PROMPT: Report how many lines in the records below hold the word "source". Add nothing to the number.

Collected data
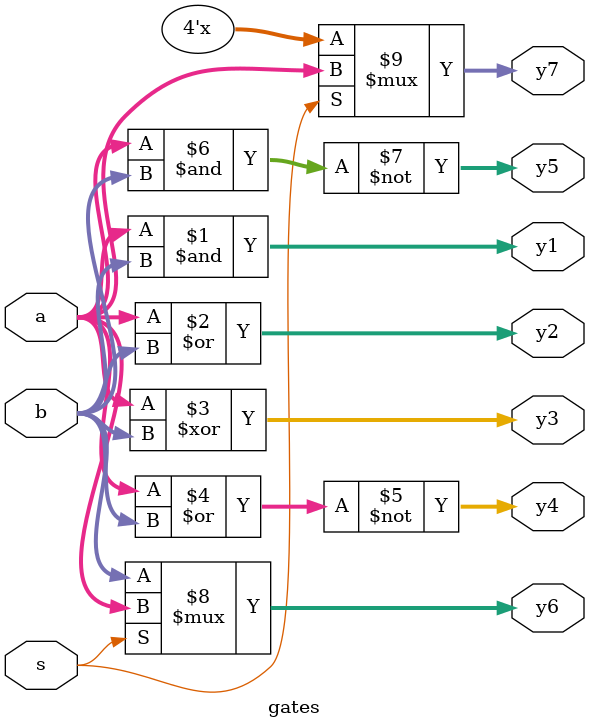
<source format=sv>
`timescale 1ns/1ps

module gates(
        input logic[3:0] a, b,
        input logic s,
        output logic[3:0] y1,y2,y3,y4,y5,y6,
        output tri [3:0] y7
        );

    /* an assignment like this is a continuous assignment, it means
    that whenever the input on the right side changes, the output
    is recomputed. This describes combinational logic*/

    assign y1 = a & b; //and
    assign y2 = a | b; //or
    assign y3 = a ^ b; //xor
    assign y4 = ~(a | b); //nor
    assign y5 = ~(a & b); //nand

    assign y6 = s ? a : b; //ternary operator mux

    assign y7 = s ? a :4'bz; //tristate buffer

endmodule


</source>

---

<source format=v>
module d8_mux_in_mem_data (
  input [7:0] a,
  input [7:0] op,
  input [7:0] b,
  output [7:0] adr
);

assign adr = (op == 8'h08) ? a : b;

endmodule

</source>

SOLUTION TO THIS EXERCISE: 4